The Liberal government committed $89.9 million over two years in the 2016 budget for building or renovating shelters and transition houses for people escaping family violence. The investment was also highlighted in the recently launched federal genderbased violence strategy.
The Canada Mortgage and Housing Corp., through which the money flowed, split the money up among the provinces and territories, which were not required to match the funds.
But the money was divvied up according to the usual per-capita funding model, which means each share of the pie was determined according to the number of people who live there.
Ontario — home to about 14 million people — got about $28 million over the two-year period.
Meanwhile, each of the three territories, which have a total population of about 120,000, received just under $500,000 over two years.
Lise Martin, executive director of Women’s Shelters Canada, said the money was welcome, but the relatively small sums provided to the territories would make it difficult to build any shelters there, never mind maintain them.
“It’s more than needed, but it’s not going to have a huge impact on capacity in terms of creating new spaces,” she said.
Martin has been among those calling for a national action plan on gender-based violence, which would go farther than the federal strategy by ensuring equal access to comparable services, no matter where someone lives.

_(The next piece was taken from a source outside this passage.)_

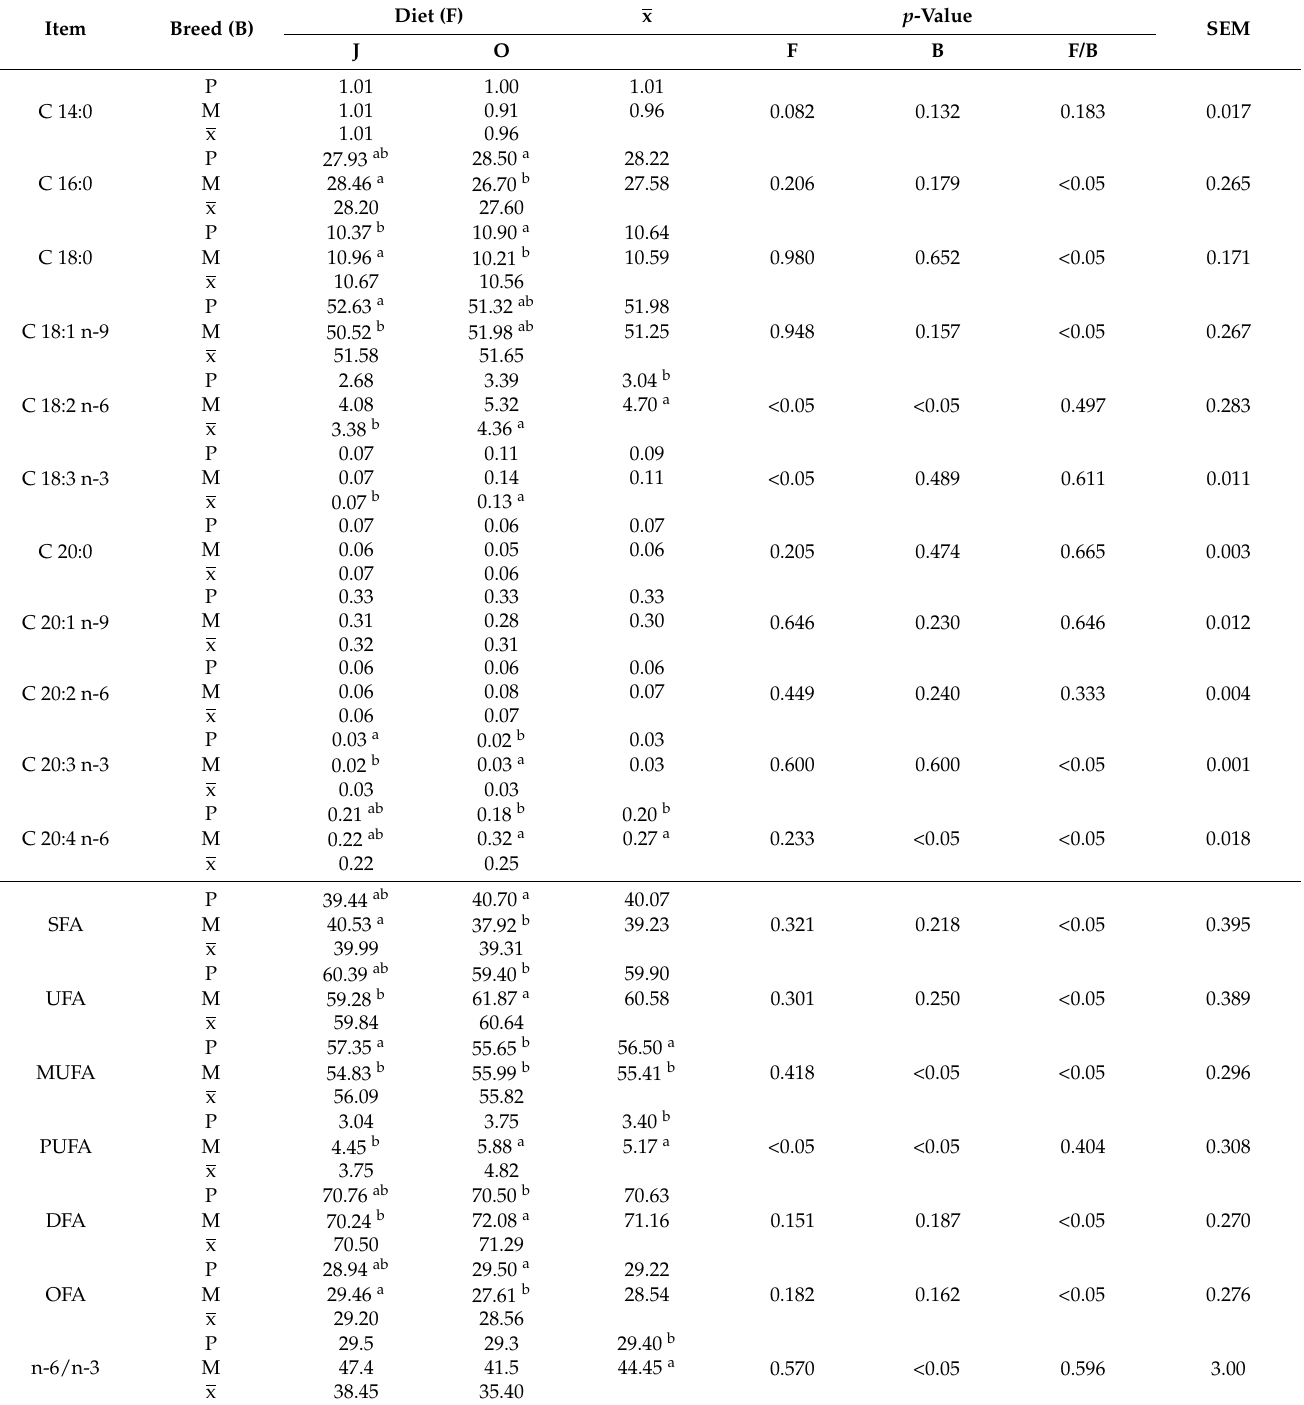
Table 7. Fatty acid profile (% total FA) of longissimus lumborum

The northern territories have the highest rates of family violence in the country.
According to Statistics Canada, there was an average of 241 incidents of policereported family violence in Canada per 100,000 people in 2015.

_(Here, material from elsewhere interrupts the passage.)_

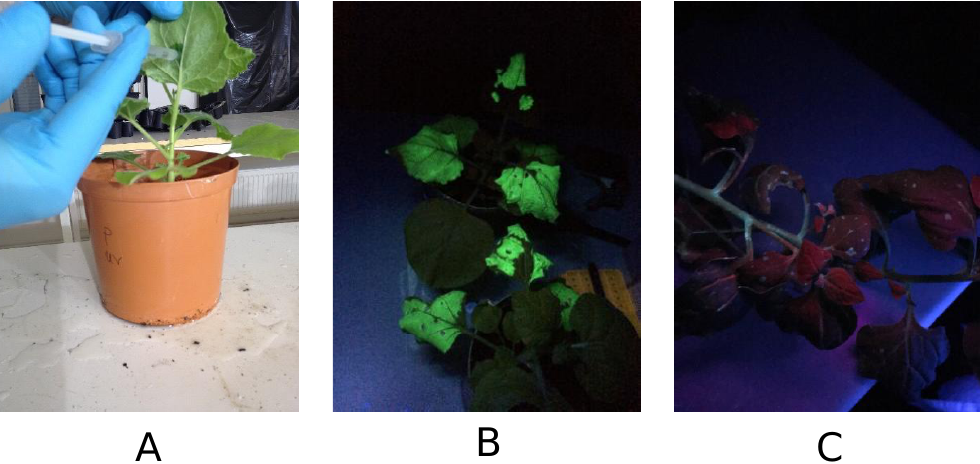
Figure 1. GFP expression in N. benthamiana and T. tetragonioides after agroinfiltration. ( A ) Syringe- infiltration of plant leaves with a mixture of A. tumefaciens cultures (OD 600 0.8 – 1.0) containing pEAQ-GFP and pJL3:p19 binary vectors. ( B ) N. benthamiana leaves showing strong GFP fluorescence. ( C ) T. tetragonioides leaves showing very weak GFP fluorescence.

Nunavut had the highest rate, with 2,504 per 100,000 people, followed by the Northwest Territories at 1,938 and Yukon at 731.
Ontario, at 150, had the lowest rate that year.
Jonathan Rotondo, a spokesman for the CMHC, said that as of March 31, the $60 million set aside for the first year of the investment had been used to create 325 new units or beds in shelters and transition houses across the entire country.
There were repairs or renovations impacting another 4,006 spaces.
The Northwest Territories Housing Corp. said its share of the money for fiscal 201617 amounted to $315,789, which the territorial government used to make “urgent repairs and renovations” to four of the five shelters in the territory.
Another $157,368 has been committed for this year.
That included renovations to reconfigure a surplus unit the territorial housing authority donated to one of the shelters after it realized the existing building was essentially beyond repair and would not last much longer.
NUNAVUT HAD THE HIGHEST RATE OF FAMILY VIOLENCE, AT TEN TIMES THE NATIONAL AVERAGE IN 2015.